A hub for municipal Pittsburgh data
A. Install Solr
1. Find a machine - e.g. Ubuntu EC2 Instance (Micro), and open ports 22 and 8983
2. sudo useradd -d /home/search -m search
3. cd /tmp
4. wget http://psg.mtu.edu/pub/apache/lucene/solr/3.6.2/apache-solr-3.6.2.tgz
5. gunzip apache-solr-3.6.2.tgz
6. tar -xvf apache-solr-3.6.2.tgz
7. sudo mv /tmp/apache-solr-3.6.2 /home/search
8. customize Solr configuration
- Paste the 2 conf files in the apache-solr-3.6.2 directory on top of the default install.
B. Install JAVA
9. sudo apt-get update
10. sudo apt-get install openjdk-6-jre-headless
- If you have any problems with the install failing try again adding --fix-missing
11. run solr by issuing the following command:
java -Djetty.home=example -Djetty.logs=/tmp -Dsolr.solr.home=example/solr -jar example/start.jar &
C. Import the Data
11. Use the csv file in the data directory
12. Run the import command below
curl "http://localhost:8983/solr/update/csv?commit=true" --data-binary @/tmp/pghdata.csv -H "Content-Type:text/plain; charset=utf-8"

◆ ◆ ◆ ◆ ◆

WHAT IS EXPECTED:
Reproduce the Solr setup instructions for the Pittsburgh data hub verbatim, from the opening line through the final curl command.

SUPPLIED RECORDS:

◆ ◆ ◆ ◆ ◆

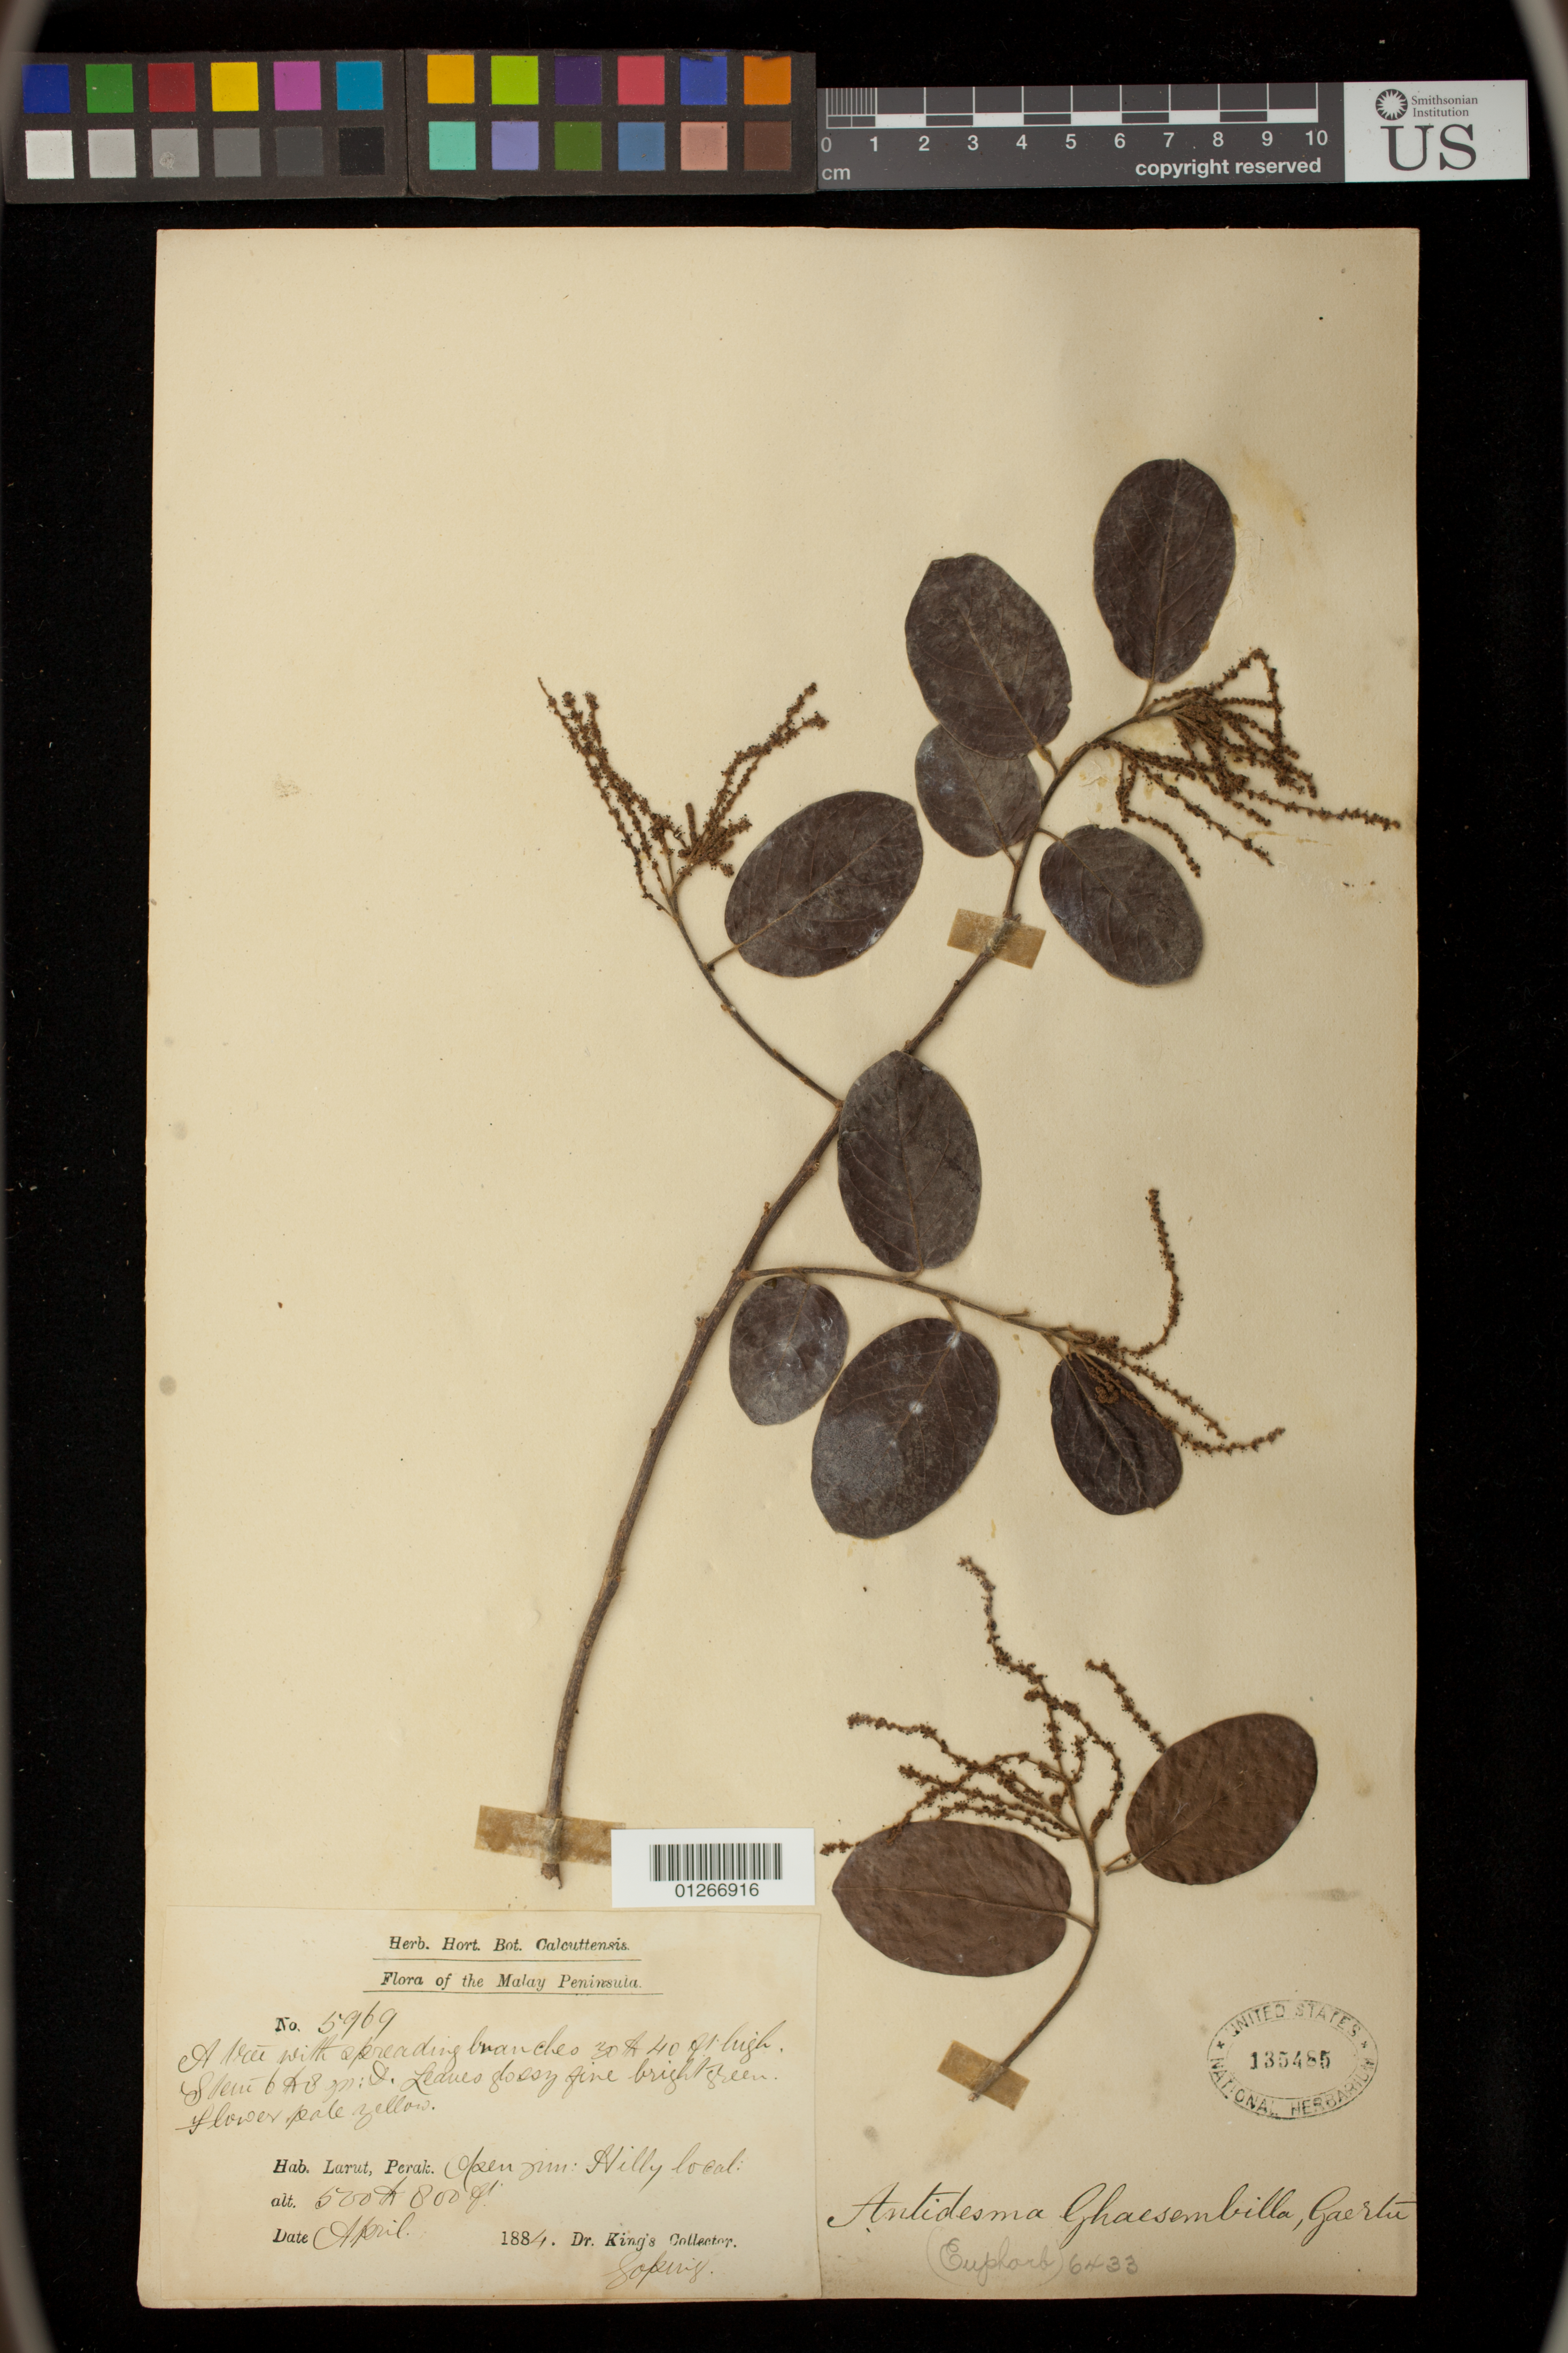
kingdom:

◆ ◆ ◆ ◆ ◆

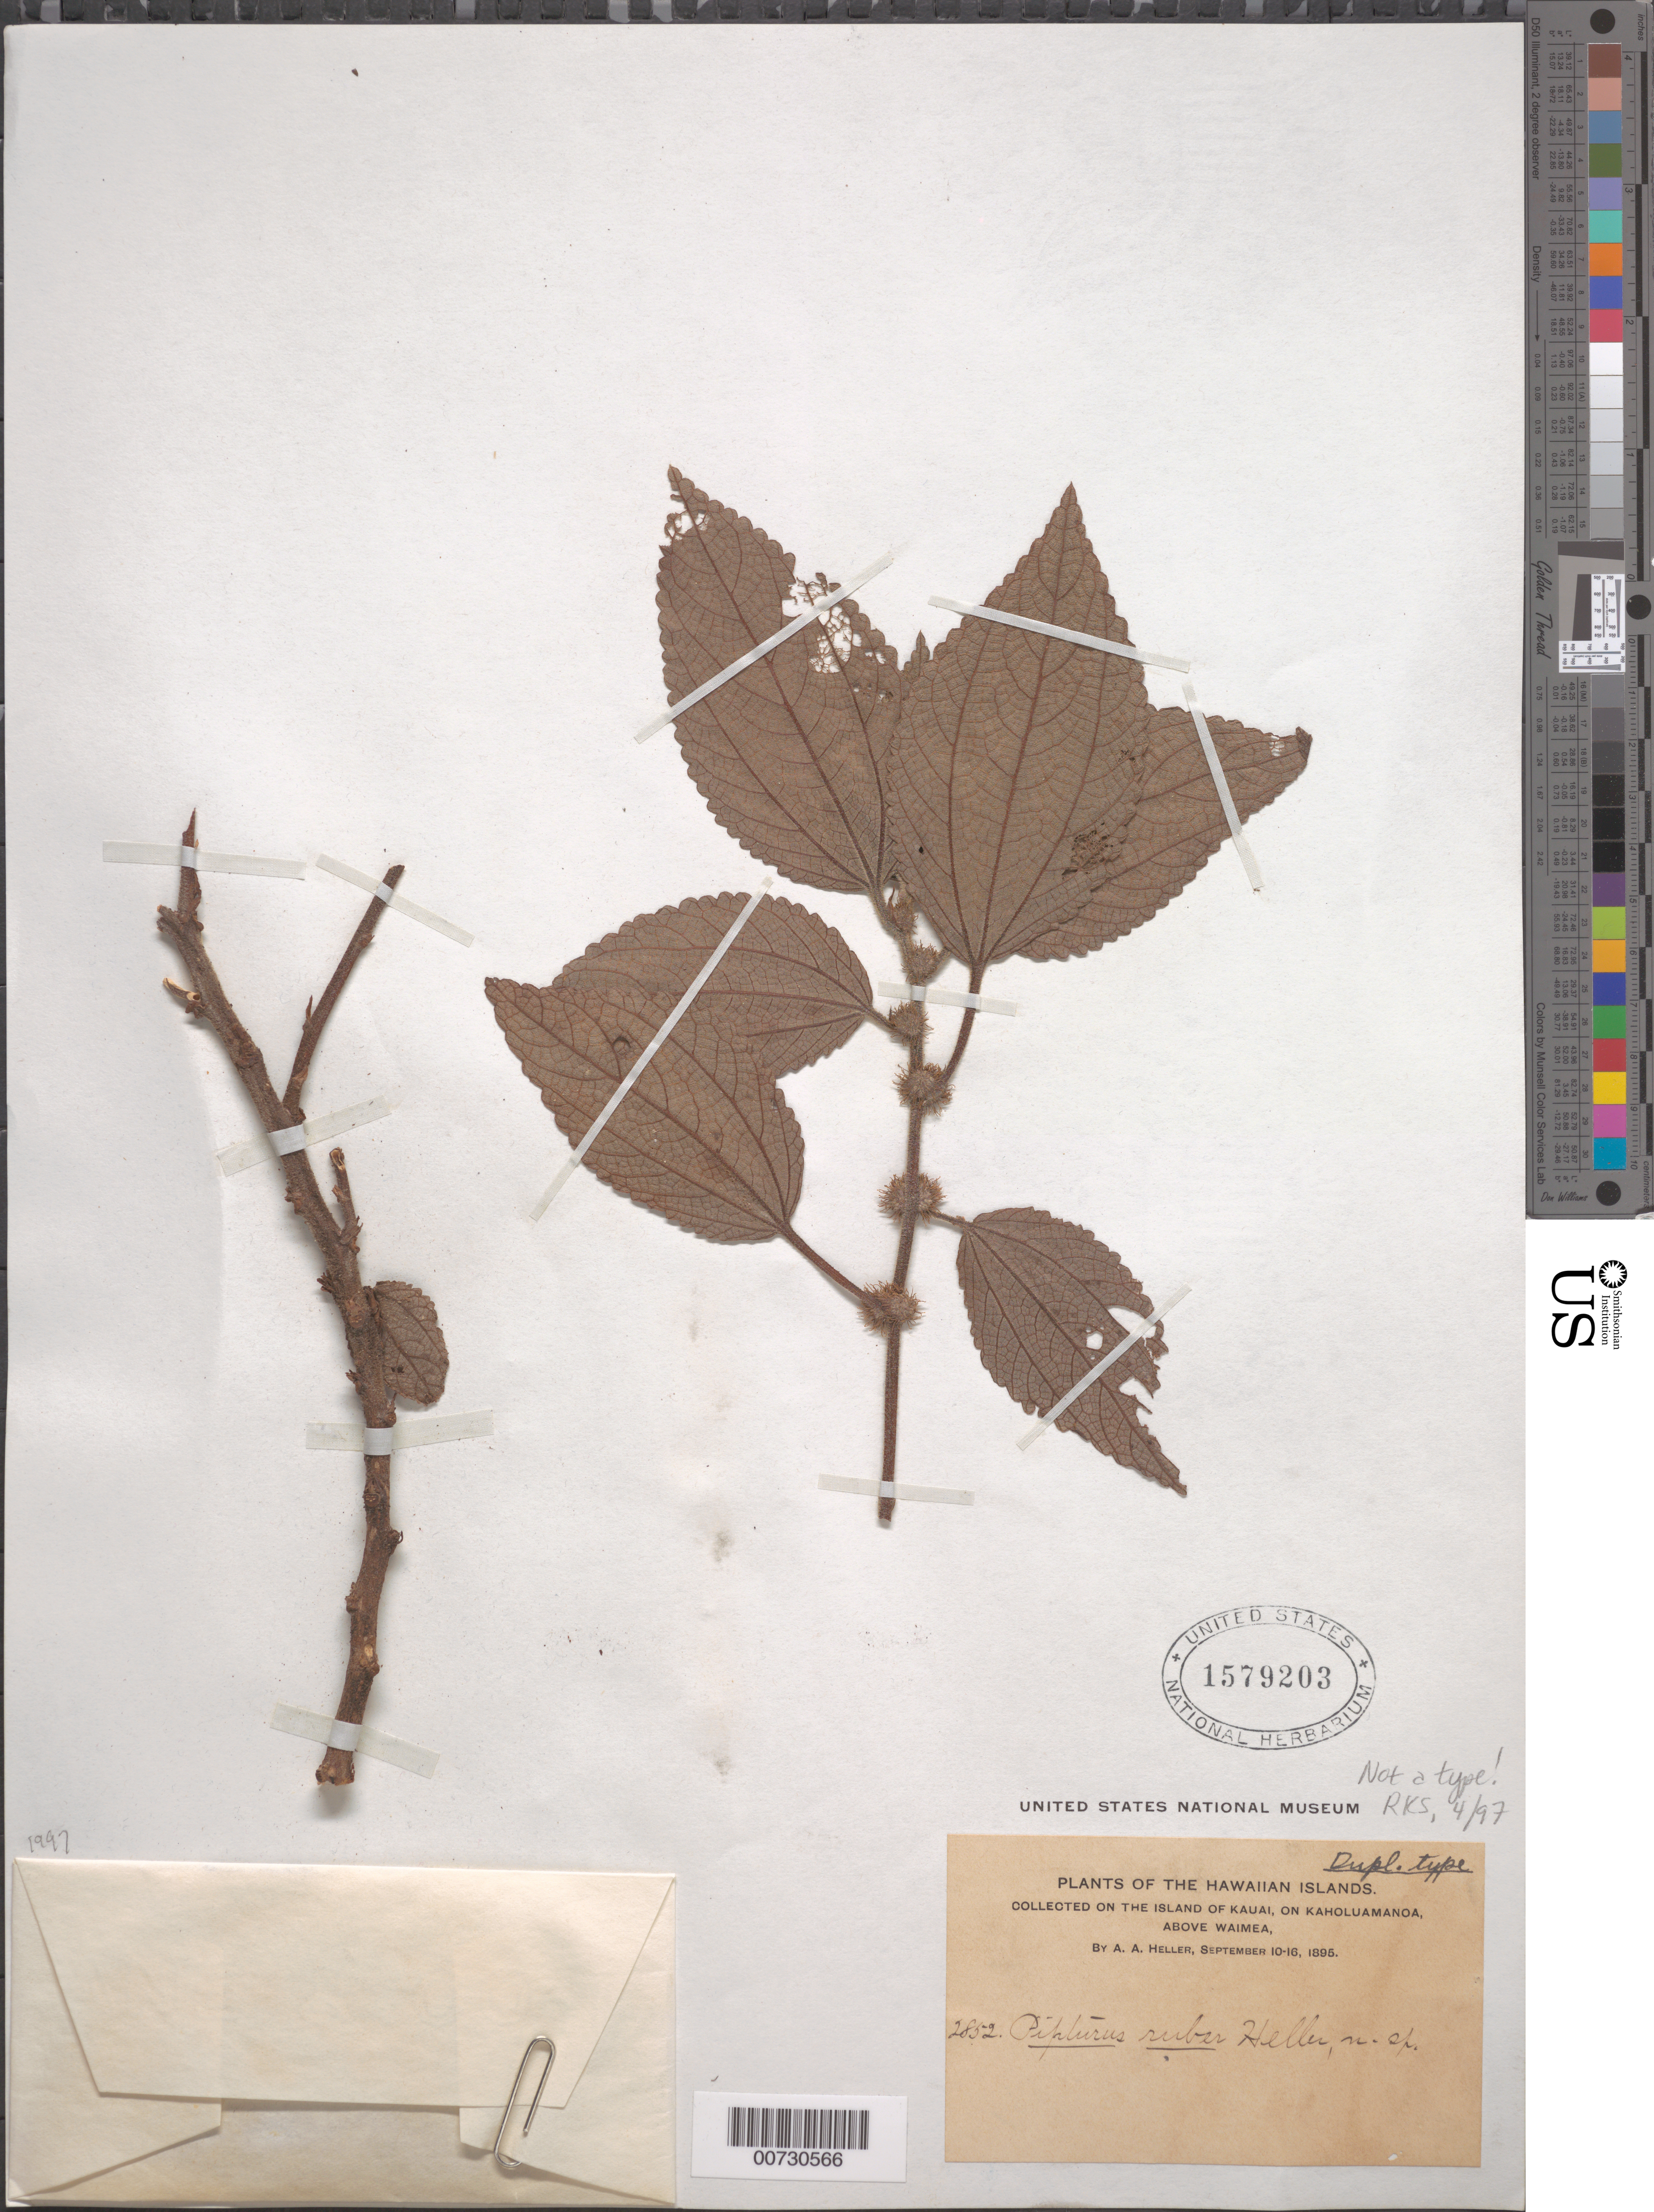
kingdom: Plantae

◆ ◆ ◆ ◆ ◆

RESULT:
A hub for municipal Pittsburgh data
A. Install Solr
1. Find a machine - e.g. Ubuntu EC2 Instance (Micro), and open ports 22 and 8983
2. sudo useradd -d /home/search -m search
3. cd /tmp
4. wget http://psg.mtu.edu/pub/apache/lucene/solr/3.6.2/apache-solr-3.6.2.tgz
5. gunzip apache-solr-3.6.2.tgz
6. tar -xvf apache-solr-3.6.2.tgz
7. sudo mv /tmp/apache-solr-3.6.2 /home/search
8. customize Solr configuration
- Paste the 2 conf files in the apache-solr-3.6.2 directory on top of the default install.
B. Install JAVA
9. sudo apt-get update
10. sudo apt-get install openjdk-6-jre-headless
- If you have any problems with the install failing try again adding --fix-missing
11. run solr by issuing the following command:
java -Djetty.home=example -Djetty.logs=/tmp -Dsolr.solr.home=example/solr -jar example/start.jar &
C. Import the Data
11. Use the csv file in the data directory
12. Run the import command below
curl "http://localhost:8983/solr/update/csv?commit=true" --data-binary @/tmp/pghdata.csv -H "Content-Type:text/plain; charset=utf-8"